Summer reading secrets

Choosing the right reading material for the summer hols can be a make-or-break decision. Fortunately, help is at hand from visitors to this year’s Gibraltar Literary Festival,14-16 November 2014

By New Statesman

Kate Mosse

Author

The key with summer reading is not to pack all those classics that you always meant to read, but to choose books you genuinely want to keep you company on holiday. Since I’ve been writing this year, and have therefore mostly been starved of reading, I’m going back to Eimear McBride’s A Girl Is a Half-Formed Thing. I heard McBride read from the novel and it was electrifying – music, rather than words. I’m also re-acquainting myself with Daphne du Maurier (a kind of background research) and have found an old, cloth-backed edition of The Parasites in a local second-hand shop.

Good historical fiction is a joy, so I’m treating myself to the historian Kate Williams’s The Storms of War – which starts on the eve of World War I – as well as The Truth About the Harry Quebert Affair, by the Swiss author Joël Dicker. And, finally, having marvelled at his performance this summer as Salieri at Chichester Festival Theatre in Peter Shaffer’s 1979 masterpiece, Amadeus, I can’t wait to dip into the second volume of Rupert Everett’s autobiography, Vanished Years.

Kate Mosse is a novelist, non-fiction writer and playwright who wrote the worldwide bestseller “Labyrinth”

Iain Finlayson

Writer

Though I’ve nostalgically preserved my first ancient, dog-eared paperback copy of The Charioteer by Mary Renault, I was excited to see a new edition published a few months ago by Virago. This positively romantic, tough-mindedly non-censorious story of two servicemen who fall in love with one another during World War II was the first gay-themed novel I read when it mattered most to me as a teenager. I’ve read it often since then and I have been reading it now in remembrance of the many courageous gay men, Quakers and honourably conscientious objectors who gave their lives or were wounded in the conflicts of the 20th century.

Elsewhere, one of my constant literary heroes is T H White. I’ve therefore been deeply engrossed in H Is for Hawk by Helen Macdonald, who subsumed the grief of her father’s death into the difficult task of training a hawk, discovering its wild mind and adapting traditional tips about hawking from White, who bestrides her lyrical, headlong, humorous memoir like an eccentric, deeply flawed colossus.

The third book I’ve read for pleasure this summer is The Road to Oxiana, a classic of travel literature by a writer who is supremely irritating, crotchety, impatient and Anglocentrically high-handed, yet brilliantly gossipy, bitchy, uproariously funny and astonishingly astute in his aesthetic appreciation of the architecture of the east. Robert Byron’s wittily anecdotal, casually conversational style, which reads almost like entries in a journal or a letter to a friend, is deceptive; the book is honed to as sharp an edge as an early novel by Evelyn Waugh.

Extracted information
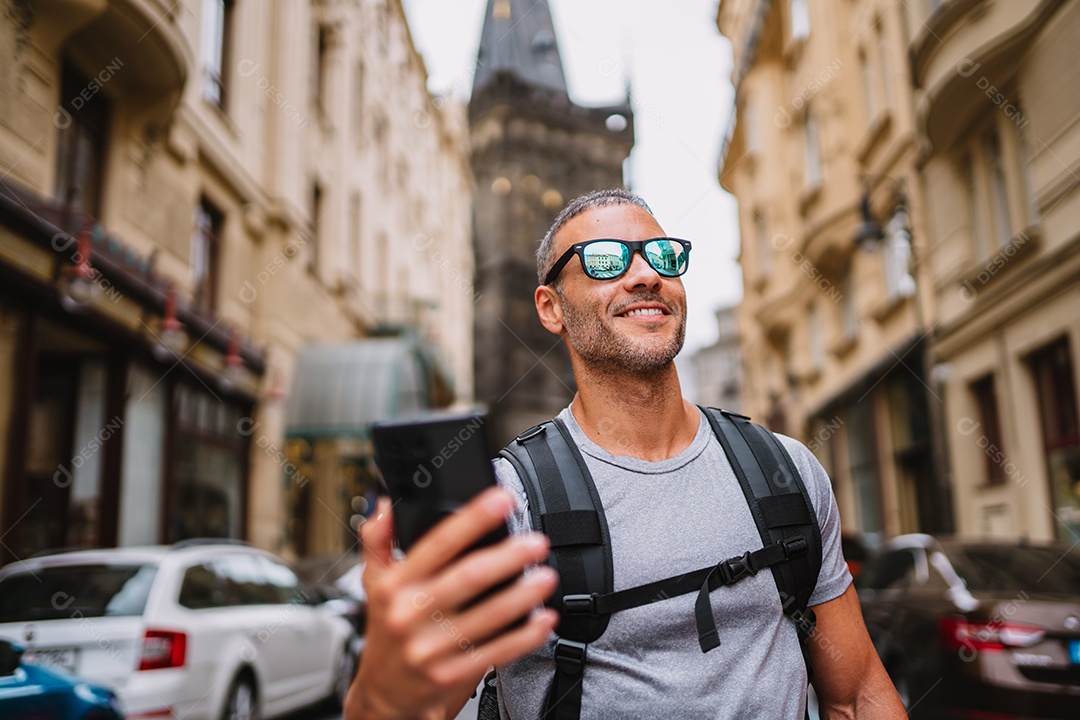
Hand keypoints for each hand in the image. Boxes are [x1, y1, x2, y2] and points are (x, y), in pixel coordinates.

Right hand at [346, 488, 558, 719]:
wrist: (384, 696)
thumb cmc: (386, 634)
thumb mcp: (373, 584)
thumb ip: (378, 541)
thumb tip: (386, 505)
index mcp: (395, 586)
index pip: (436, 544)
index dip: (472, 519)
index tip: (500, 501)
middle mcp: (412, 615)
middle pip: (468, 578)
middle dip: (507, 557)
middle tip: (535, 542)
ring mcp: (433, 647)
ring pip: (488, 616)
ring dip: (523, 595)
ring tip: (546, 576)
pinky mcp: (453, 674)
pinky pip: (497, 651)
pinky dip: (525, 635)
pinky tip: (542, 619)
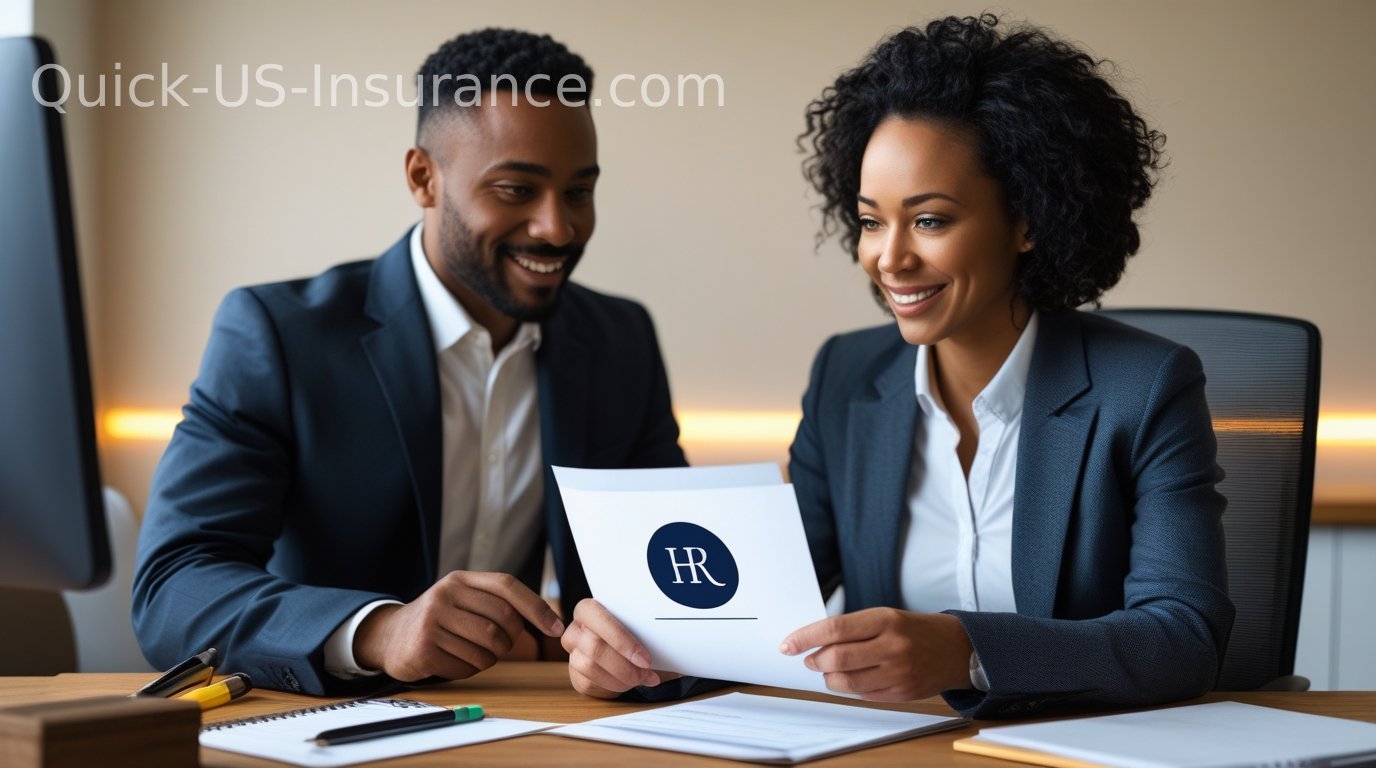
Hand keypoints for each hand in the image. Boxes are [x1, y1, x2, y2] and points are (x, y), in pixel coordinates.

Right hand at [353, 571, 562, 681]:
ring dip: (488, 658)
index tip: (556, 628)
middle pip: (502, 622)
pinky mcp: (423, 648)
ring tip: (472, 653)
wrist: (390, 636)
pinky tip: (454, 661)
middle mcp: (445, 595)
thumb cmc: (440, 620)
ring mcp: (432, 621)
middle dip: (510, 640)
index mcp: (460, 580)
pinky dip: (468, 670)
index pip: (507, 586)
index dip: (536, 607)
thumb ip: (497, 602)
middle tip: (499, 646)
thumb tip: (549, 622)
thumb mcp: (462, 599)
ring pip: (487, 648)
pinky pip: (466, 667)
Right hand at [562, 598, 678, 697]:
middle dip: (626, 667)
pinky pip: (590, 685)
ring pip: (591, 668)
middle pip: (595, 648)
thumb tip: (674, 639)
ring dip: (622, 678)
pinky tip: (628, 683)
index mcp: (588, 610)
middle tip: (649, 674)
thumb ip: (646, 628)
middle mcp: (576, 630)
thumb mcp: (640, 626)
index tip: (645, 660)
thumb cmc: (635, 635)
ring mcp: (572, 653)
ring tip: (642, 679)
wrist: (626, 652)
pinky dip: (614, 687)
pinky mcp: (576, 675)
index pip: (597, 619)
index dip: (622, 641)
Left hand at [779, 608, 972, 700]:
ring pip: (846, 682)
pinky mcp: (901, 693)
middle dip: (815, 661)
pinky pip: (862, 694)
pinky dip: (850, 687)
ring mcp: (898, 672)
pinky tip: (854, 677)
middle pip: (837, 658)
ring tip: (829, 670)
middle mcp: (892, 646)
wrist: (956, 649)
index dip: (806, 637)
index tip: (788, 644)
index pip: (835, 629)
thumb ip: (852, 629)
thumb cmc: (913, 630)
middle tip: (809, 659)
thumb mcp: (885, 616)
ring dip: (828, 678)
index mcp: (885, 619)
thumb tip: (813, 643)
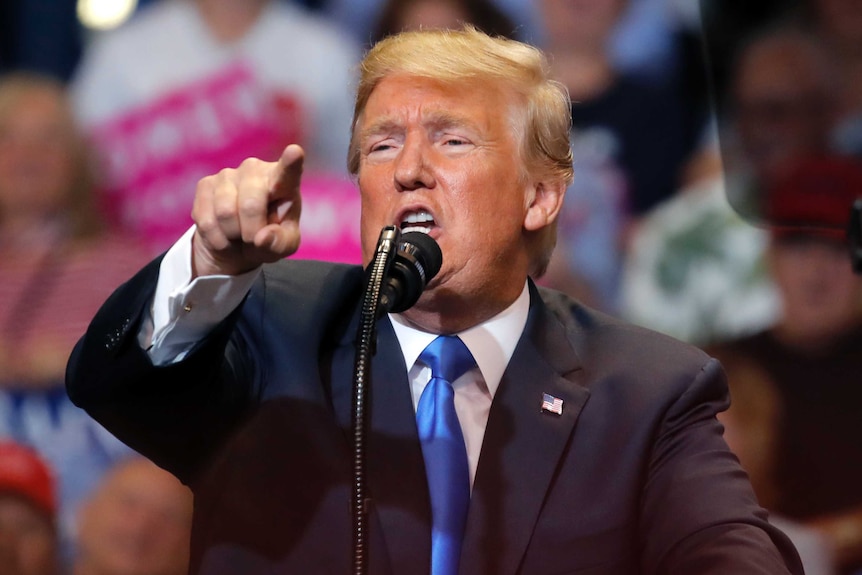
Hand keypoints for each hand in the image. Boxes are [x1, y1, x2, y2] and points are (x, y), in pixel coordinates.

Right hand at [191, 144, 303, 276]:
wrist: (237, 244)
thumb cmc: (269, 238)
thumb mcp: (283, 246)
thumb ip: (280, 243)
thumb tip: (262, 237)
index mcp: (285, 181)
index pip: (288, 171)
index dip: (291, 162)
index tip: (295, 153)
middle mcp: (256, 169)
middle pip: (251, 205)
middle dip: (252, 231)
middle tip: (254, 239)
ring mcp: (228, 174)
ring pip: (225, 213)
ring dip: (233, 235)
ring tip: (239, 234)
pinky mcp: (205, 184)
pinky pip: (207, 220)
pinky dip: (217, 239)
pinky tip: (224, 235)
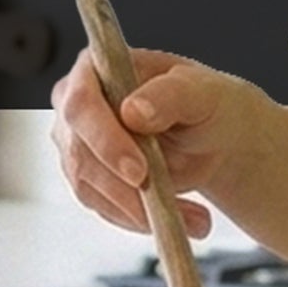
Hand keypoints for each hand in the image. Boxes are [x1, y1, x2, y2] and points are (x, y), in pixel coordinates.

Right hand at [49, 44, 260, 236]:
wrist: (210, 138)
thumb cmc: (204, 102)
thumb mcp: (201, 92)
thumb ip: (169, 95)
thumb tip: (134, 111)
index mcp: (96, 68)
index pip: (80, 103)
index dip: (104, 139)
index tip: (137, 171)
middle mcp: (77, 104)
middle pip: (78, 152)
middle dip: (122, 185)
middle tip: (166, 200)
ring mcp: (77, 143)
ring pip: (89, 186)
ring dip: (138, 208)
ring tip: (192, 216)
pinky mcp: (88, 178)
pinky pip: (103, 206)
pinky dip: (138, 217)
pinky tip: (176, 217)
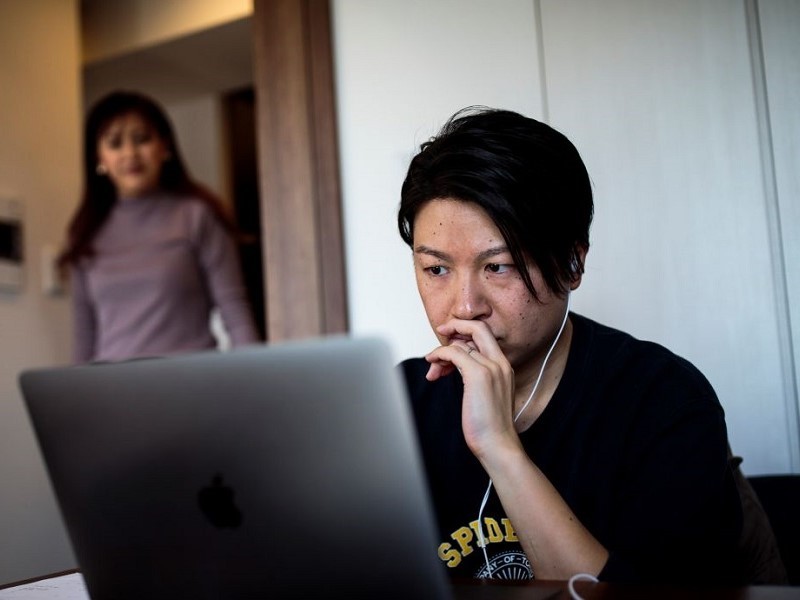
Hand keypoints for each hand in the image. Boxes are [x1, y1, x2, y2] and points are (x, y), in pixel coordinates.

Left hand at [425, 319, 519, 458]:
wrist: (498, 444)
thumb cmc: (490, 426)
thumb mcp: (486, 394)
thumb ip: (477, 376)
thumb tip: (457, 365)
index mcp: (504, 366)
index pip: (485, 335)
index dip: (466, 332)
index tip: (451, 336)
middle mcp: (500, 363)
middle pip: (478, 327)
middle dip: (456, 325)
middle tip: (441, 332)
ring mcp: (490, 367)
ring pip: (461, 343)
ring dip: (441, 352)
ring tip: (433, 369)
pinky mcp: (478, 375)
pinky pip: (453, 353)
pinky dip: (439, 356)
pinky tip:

Directions
1. In the summer reading article above, what kind of copy of The Parasites did Kate Mosse find in a local second-hand shop?
2. From the summer reading article, copy the passage from "By New Statesman" up to and including "local second-hand shop." word for word.

Answers by task
1. An old, cloth-backed edition.

2.
By New Statesman

Kate Mosse

Author

The key with summer reading is not to pack all those classics that you always meant to read, but to choose books you genuinely want to keep you company on holiday. Since I’ve been writing this year, and have therefore mostly been starved of reading, I’m going back to Eimear McBride’s A Girl Is a Half-Formed Thing. I heard McBride read from the novel and it was electrifying – music, rather than words. I’m also re-acquainting myself with Daphne du Maurier (a kind of background research) and have found an old, cloth-backed edition of The Parasites in a local second-hand shop.